● Task requirements:
Gather every line of the material that contains the string "Mineral". Case counts.

Saved data entries
○ ○ ○ ○ ○ ○ ○
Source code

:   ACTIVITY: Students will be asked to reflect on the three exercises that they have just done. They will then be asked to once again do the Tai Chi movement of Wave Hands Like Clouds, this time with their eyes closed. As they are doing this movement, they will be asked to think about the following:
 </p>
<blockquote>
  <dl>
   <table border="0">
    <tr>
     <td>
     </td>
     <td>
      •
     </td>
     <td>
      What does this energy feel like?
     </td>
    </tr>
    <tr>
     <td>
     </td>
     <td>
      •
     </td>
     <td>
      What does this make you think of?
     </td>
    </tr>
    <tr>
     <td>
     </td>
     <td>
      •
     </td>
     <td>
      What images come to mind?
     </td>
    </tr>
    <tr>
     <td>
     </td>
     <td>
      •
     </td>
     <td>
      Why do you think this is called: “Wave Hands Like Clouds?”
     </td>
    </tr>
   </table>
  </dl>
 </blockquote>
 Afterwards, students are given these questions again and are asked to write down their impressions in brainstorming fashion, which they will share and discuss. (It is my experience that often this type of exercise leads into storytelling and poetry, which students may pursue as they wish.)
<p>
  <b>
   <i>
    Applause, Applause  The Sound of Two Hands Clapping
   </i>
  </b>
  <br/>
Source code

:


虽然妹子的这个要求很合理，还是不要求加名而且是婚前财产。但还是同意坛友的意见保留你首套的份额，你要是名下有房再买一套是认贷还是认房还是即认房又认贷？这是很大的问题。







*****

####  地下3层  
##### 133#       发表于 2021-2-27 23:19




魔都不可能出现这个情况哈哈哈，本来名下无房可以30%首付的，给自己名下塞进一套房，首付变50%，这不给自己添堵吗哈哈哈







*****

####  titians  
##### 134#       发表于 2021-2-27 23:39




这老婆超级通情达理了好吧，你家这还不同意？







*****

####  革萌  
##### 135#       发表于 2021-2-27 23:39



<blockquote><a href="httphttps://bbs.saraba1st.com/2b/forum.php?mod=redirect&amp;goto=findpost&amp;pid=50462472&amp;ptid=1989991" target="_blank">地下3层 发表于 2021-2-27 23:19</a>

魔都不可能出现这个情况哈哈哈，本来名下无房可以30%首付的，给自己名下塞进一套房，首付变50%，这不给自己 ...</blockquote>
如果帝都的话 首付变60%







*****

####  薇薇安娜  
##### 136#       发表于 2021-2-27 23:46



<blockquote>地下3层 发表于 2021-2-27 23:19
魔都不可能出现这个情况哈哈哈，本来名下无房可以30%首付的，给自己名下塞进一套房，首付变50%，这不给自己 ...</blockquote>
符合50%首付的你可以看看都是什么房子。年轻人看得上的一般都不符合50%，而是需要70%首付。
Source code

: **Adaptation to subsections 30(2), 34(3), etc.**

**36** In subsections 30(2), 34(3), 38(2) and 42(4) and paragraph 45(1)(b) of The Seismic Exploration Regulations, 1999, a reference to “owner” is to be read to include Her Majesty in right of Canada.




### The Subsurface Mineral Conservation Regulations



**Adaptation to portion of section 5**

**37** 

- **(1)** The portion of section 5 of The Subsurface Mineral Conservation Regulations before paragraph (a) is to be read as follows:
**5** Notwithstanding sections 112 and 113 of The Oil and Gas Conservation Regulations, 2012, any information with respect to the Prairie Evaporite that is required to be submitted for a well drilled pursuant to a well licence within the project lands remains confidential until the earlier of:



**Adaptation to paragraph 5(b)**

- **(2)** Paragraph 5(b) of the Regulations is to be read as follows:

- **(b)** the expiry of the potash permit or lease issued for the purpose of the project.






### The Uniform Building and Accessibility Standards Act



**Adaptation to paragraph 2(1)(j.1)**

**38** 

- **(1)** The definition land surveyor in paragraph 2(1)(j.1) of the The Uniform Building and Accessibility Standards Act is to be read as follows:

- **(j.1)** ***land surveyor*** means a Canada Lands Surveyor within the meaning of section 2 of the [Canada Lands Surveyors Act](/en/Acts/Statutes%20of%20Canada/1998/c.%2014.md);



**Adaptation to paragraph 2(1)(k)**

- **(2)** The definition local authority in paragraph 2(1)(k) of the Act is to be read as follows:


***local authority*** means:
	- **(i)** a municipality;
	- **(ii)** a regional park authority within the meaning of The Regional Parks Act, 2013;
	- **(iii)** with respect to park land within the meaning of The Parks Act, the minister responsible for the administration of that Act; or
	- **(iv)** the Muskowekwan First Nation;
○ ○ ○ ○ ○ ○ ○
● Exercise answer:
### The Subsurface Mineral Conservation Regulations
- **(1)** The portion of section 5 of The Subsurface Mineral Conservation Regulations before paragraph (a) is to be read as follows:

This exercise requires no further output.